Brynjolfsson articulated the J-curve framework most fully in collaboration with Daniel Rock and Chad Syverson, drawing on historical analogies (particularly the electrification of American industry) and contemporary data on information-technology investments. The framework explains why the productivity statistics showed the 1987 paradox during early computerization and then the late-1990s acceleration: the early period was the dip phase, the acceleration was the rise phase.
The complementary investments the framework identifies include organizational restructuring, training and human capital development, process redesign, and the development of new business models that capitalize on the technology's capabilities. These investments are costly and produce their returns only when the technology is mature enough, and the organization adjusted enough, to exploit them. During the investment phase, measured productivity actually declines — firms are spending resources on adjustment rather than production — even though the underlying capability is being built.
For AI, the J-curve framework predicts a multi-year lag between deployment and aggregate productivity effect. Organizations are currently in the dip phase: investing in AI tools, restructuring workflows, training workers, and absorbing the organizational disruption that AI deployment requires. The aggregate productivity surge the framework predicts will arrive in several years — by most estimates, between 2027 and 2032 — and its magnitude will depend on how successfully organizations complete the complementary investments.
Schor's framework engages the J-curve in a specific way: the dividend's arrival is delayed behind capability deployment, meaning that the institutional window for capturing it is narrower than raw productivity projections suggest. By the time aggregate productivity rises enough to make the dividend unambiguously visible in national accounts, the work-spend cycle will have substantially absorbed it through expanded output and intensified work. The window for institutional redesign is therefore not the period after the surge arrives, but the current dip phase — the period during which the complementary investments are being made and organizational patterns that will persist into the surge are being established.
Developed most fully in Erik Brynjolfsson, Daniel Rock, and Chad Syverson, "The Productivity J-Curve: How Intangibles Complement General Purpose Technologies," NBER Working Paper (2018, revised 2020).
Drawing on the historical productivity research of Paul David, Alexander Field, and Robert Gordon on electrification and previous general-purpose technologies.
Characteristic temporal pattern. Dip during complementary investment phase, sharp rise as investments mature and exploitation begins.
Complementary investments. Organizational restructuring, training, process redesign, business model development — costly in the short term, critical for long-term gains.

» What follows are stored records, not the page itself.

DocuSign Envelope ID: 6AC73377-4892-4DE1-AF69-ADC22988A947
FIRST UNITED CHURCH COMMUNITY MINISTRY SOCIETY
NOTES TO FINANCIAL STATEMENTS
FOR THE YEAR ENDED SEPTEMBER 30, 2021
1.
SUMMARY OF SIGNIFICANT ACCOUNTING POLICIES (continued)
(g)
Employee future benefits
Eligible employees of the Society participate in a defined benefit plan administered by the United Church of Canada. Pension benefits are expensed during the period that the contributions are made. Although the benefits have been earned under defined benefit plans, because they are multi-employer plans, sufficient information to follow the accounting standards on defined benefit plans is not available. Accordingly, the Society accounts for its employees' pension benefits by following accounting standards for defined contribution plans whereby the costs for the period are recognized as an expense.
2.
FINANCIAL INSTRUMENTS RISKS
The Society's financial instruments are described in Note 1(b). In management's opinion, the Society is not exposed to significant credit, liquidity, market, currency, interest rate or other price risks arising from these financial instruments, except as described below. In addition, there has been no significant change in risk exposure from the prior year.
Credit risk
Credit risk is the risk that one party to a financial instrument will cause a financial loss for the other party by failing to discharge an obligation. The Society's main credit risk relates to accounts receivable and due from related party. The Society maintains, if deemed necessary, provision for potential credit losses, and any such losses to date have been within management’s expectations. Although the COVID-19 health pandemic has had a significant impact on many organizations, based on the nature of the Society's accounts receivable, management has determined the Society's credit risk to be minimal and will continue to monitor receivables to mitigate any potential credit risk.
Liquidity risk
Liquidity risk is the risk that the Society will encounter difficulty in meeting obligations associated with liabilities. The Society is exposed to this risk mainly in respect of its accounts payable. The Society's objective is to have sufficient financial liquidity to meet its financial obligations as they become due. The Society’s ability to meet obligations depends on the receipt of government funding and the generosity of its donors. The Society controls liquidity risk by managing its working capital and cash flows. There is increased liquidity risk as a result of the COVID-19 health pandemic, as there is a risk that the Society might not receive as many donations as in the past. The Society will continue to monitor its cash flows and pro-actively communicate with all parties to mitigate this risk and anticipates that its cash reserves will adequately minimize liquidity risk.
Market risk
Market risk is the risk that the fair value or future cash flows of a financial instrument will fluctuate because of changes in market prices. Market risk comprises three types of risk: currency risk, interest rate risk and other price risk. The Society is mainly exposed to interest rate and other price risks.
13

Historical precedent. Documented for electricity and information technology; structurally predicted for AI based on technology's general-purpose character.
AI delayed surge. Aggregate productivity effect expected in 2027–2032, with magnitude depending on organizational adjustment quality.

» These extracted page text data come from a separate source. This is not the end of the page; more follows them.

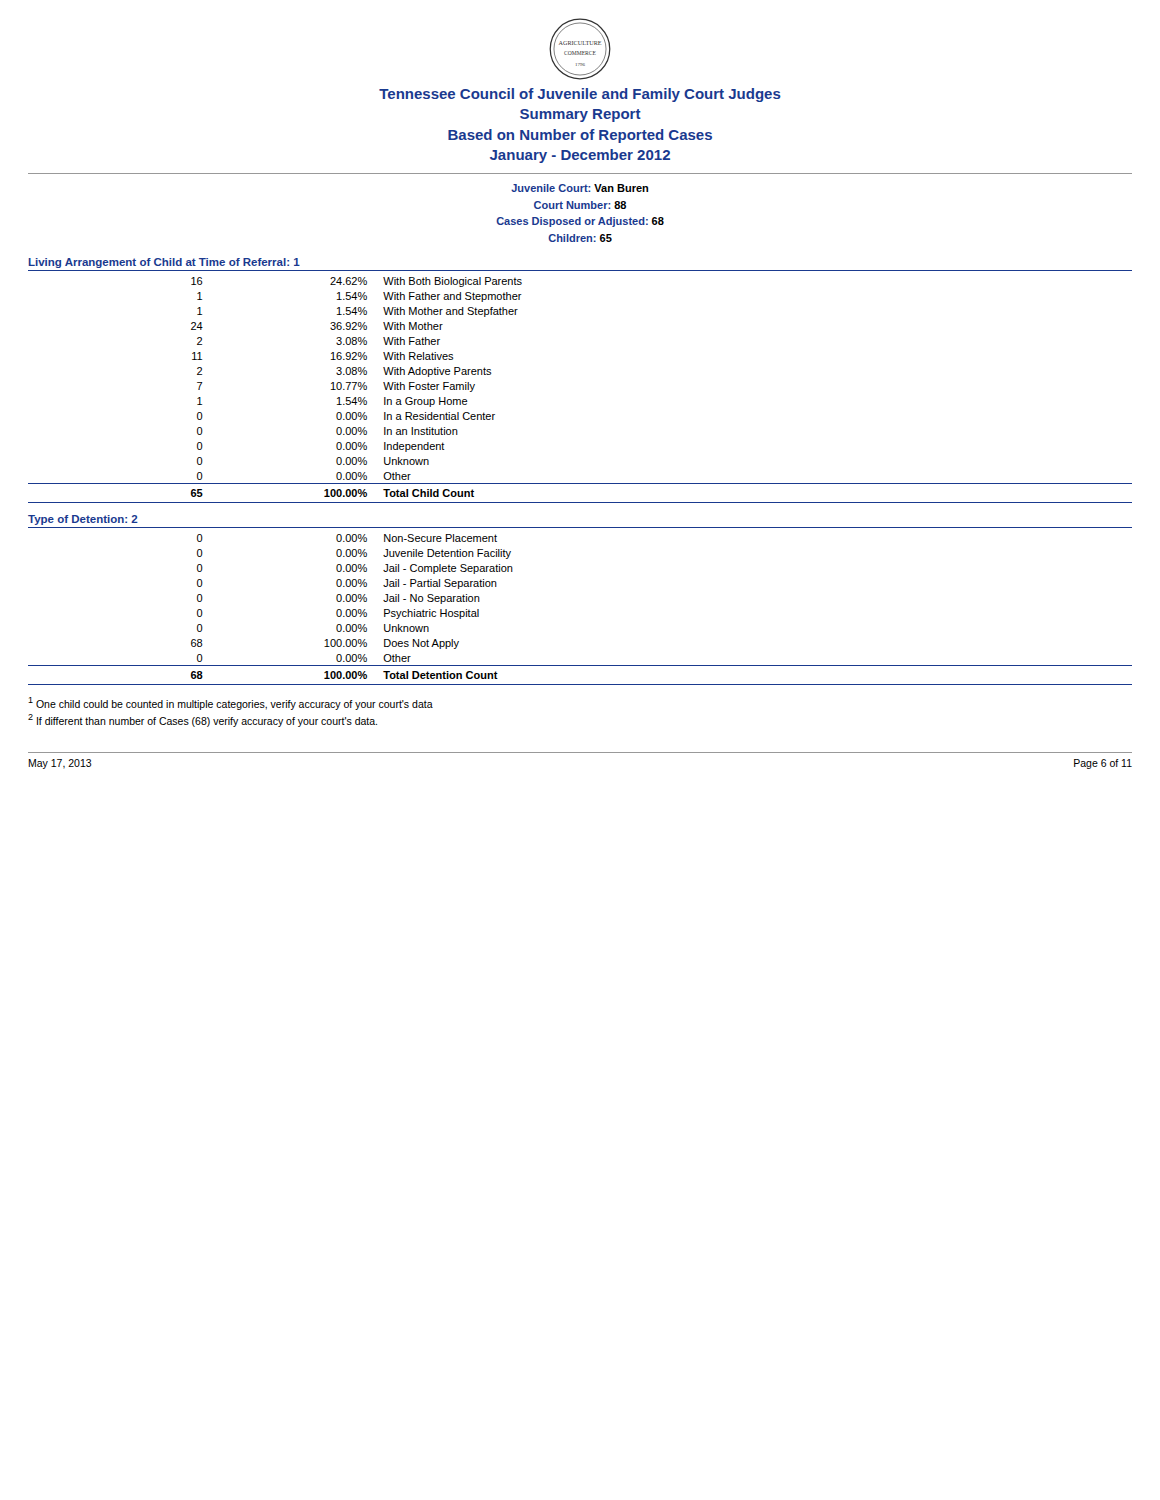Tennessee Council of Juvenile and Family Court Judges
Summary Report
Based on Number of Reported Cases
January - December 2012
Juvenile Court: Van Buren
Court Number: 88
Cases Disposed or Adjusted: 68
Children: 65
Living Arrangement of Child at Time of Referral: 1
| 16 | 24.62% | With Both Biological Parents |
| 1 | 1.54% | With Father and Stepmother |
| 1 | 1.54% | With Mother and Stepfather |
| 24 | 36.92% | With Mother |
| 2 | 3.08% | With Father |
| 11 | 16.92% | With Relatives |
| 2 | 3.08% | With Adoptive Parents |
| 7 | 10.77% | With Foster Family |
| 1 | 1.54% | In a Group Home |
| 0 | 0.00% | In a Residential Center |
| 0 | 0.00% | In an Institution |
| 0 | 0.00% | Independent |
| 0 | 0.00% | Unknown |
| 0 | 0.00% | Other |
| 65 | 100.00% | Total Child Count |
Type of Detention: 2
| 0 | 0.00% | Non-Secure Placement |
| 0 | 0.00% | Juvenile Detention Facility |
| 0 | 0.00% | Jail - Complete Separation |
| 0 | 0.00% | Jail - Partial Separation |
| 0 | 0.00% | Jail - No Separation |
| 0 | 0.00% | Psychiatric Hospital |
| 0 | 0.00% | Unknown |
| 68 | 100.00% | Does Not Apply |
| 0 | 0.00% | Other |
| 68 | 100.00% | Total Detention Count |
1 One child could be counted in multiple categories, verify accuracy of your court's data
2 If different than number of Cases (68) verify accuracy of your court's data.
May 17, 2013 Page 6 of 11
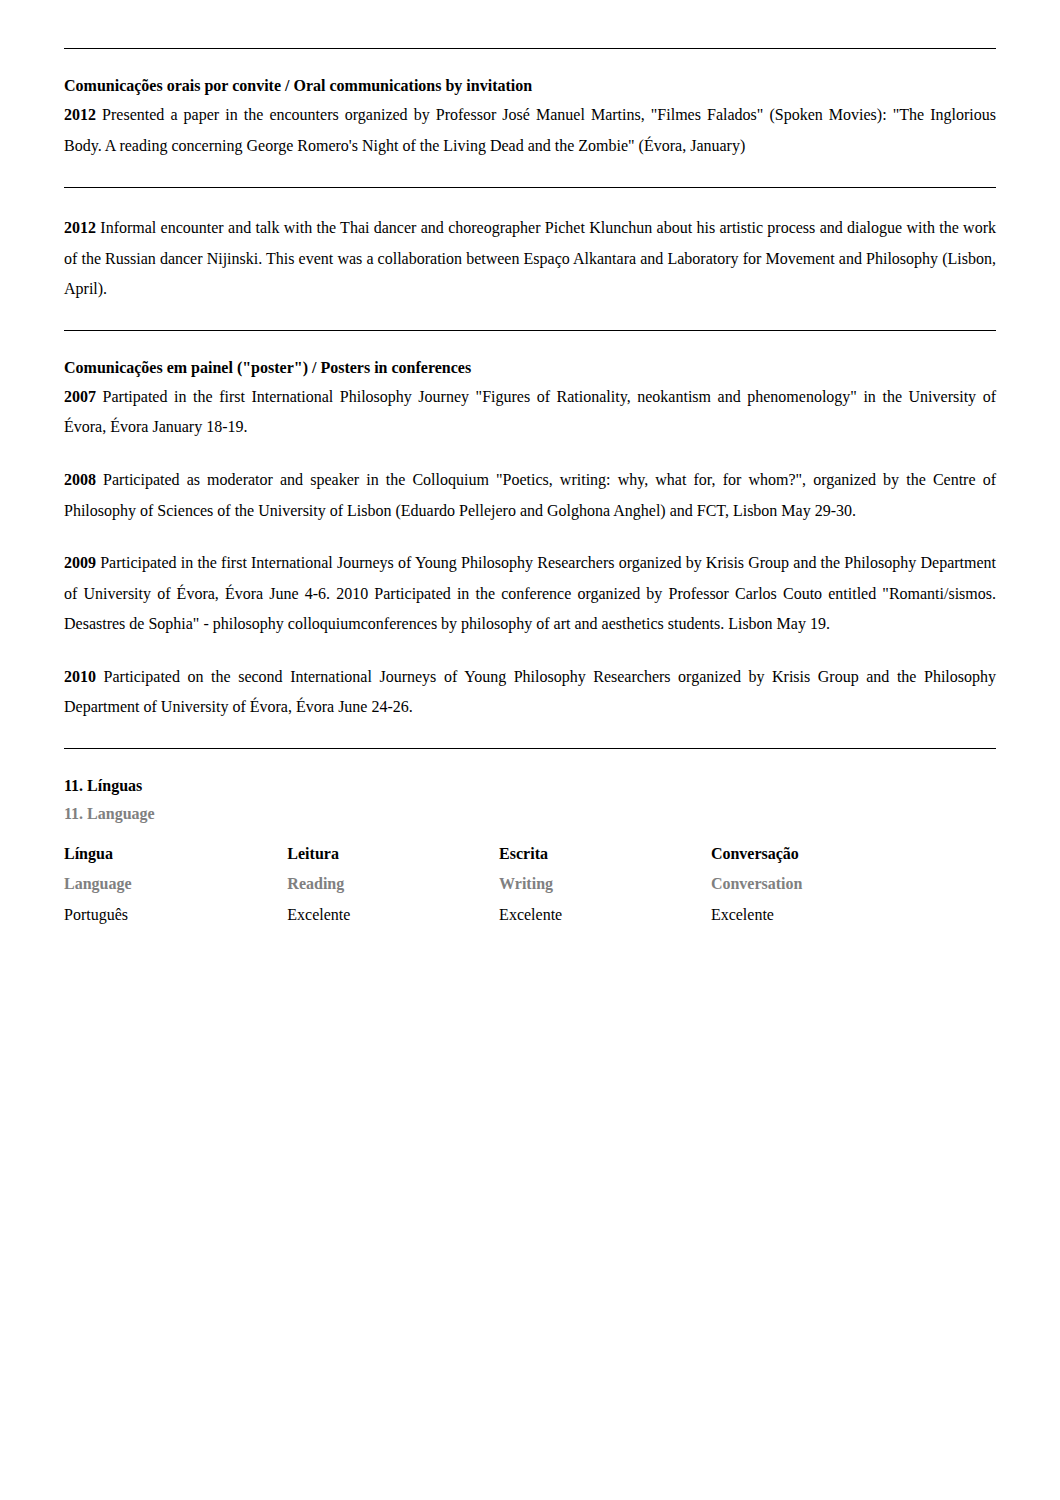Comunicações orais por convite / Oral communications by invitation
2012 Presented a paper in the encounters organized by Professor José Manuel Martins, "Filmes Falados" (Spoken Movies): "The Inglorious Body. A reading concerning George Romero's Night of the Living Dead and the Zombie" (Évora, January)
2012 Informal encounter and talk with the Thai dancer and choreographer Pichet Klunchun about his artistic process and dialogue with the work of the Russian dancer Nijinski. This event was a collaboration between Espaço Alkantara and Laboratory for Movement and Philosophy (Lisbon, April).
Comunicações em painel ("poster") / Posters in conferences
2007 Partipated in the first International Philosophy Journey "Figures of Rationality, neokantism and phenomenology" in the University of Évora, Évora January 18-19.
2008 Participated as moderator and speaker in the Colloquium "Poetics, writing: why, what for, for whom?", organized by the Centre of Philosophy of Sciences of the University of Lisbon (Eduardo Pellejero and Golghona Anghel) and FCT, Lisbon May 29-30.
2009 Participated in the first International Journeys of Young Philosophy Researchers organized by Krisis Group and the Philosophy Department of University of Évora, Évora June 4-6. 2010 Participated in the conference organized by Professor Carlos Couto entitled "Romanti/sismos. Desastres de Sophia" - philosophy colloquiumconferences by philosophy of art and aesthetics students. Lisbon May 19.
2010 Participated on the second International Journeys of Young Philosophy Researchers organized by Krisis Group and the Philosophy Department of University of Évora, Évora June 24-26.
11. Línguas
11. Language
| Língua | Leitura | Escrita | Conversação |
| --- | --- | --- | --- |
| Language | Reading | Writing | Conversation |
| Português | Excelente | Excelente | Excelente |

Narrowed institutional window. Dividend capture must occur during the current dip phase, not after the surge arrives, because the work-spend cycle absorbs the surge as it emerges.

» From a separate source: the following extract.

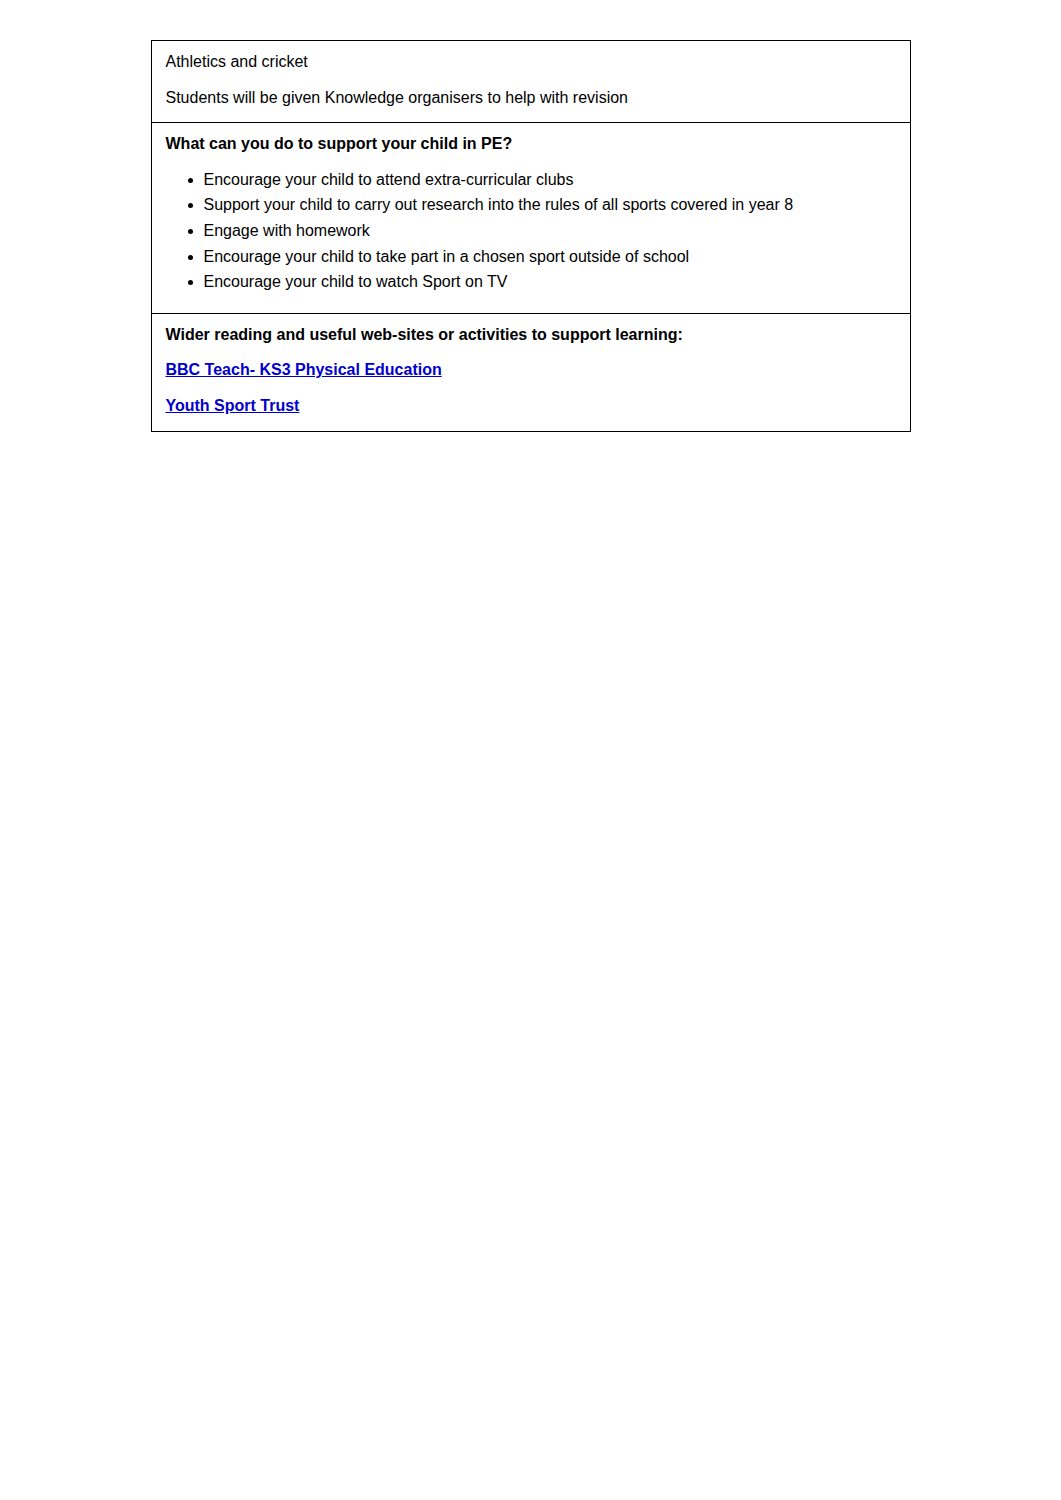| Athletics and cricket Students will be given Knowledge organisers to help with revision |
| What can you do to support your child in PE? Encourage your child to attend extra-curricular clubs Support your child to carry out research into the rules of all sports covered in year 8 Engage with homework Encourage your child to take part in a chosen sport outside of school Encourage your child to watch Sport on TV |
| Wider reading and useful web-sites or activities to support learning: BBC Teach- KS3 Physical Education Youth Sport Trust |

Critics argue that AI may not follow the J-curve pattern — that its productivity effects may be more concentrated (in specific sectors or specific labor categories) and less broadly diffused than electricity or IT. Others argue that AI's complementary investments are in some ways easier (lower organizational restructuring cost) and in some ways harder (greater uncertainty about appropriate workflows) than previous general-purpose technologies.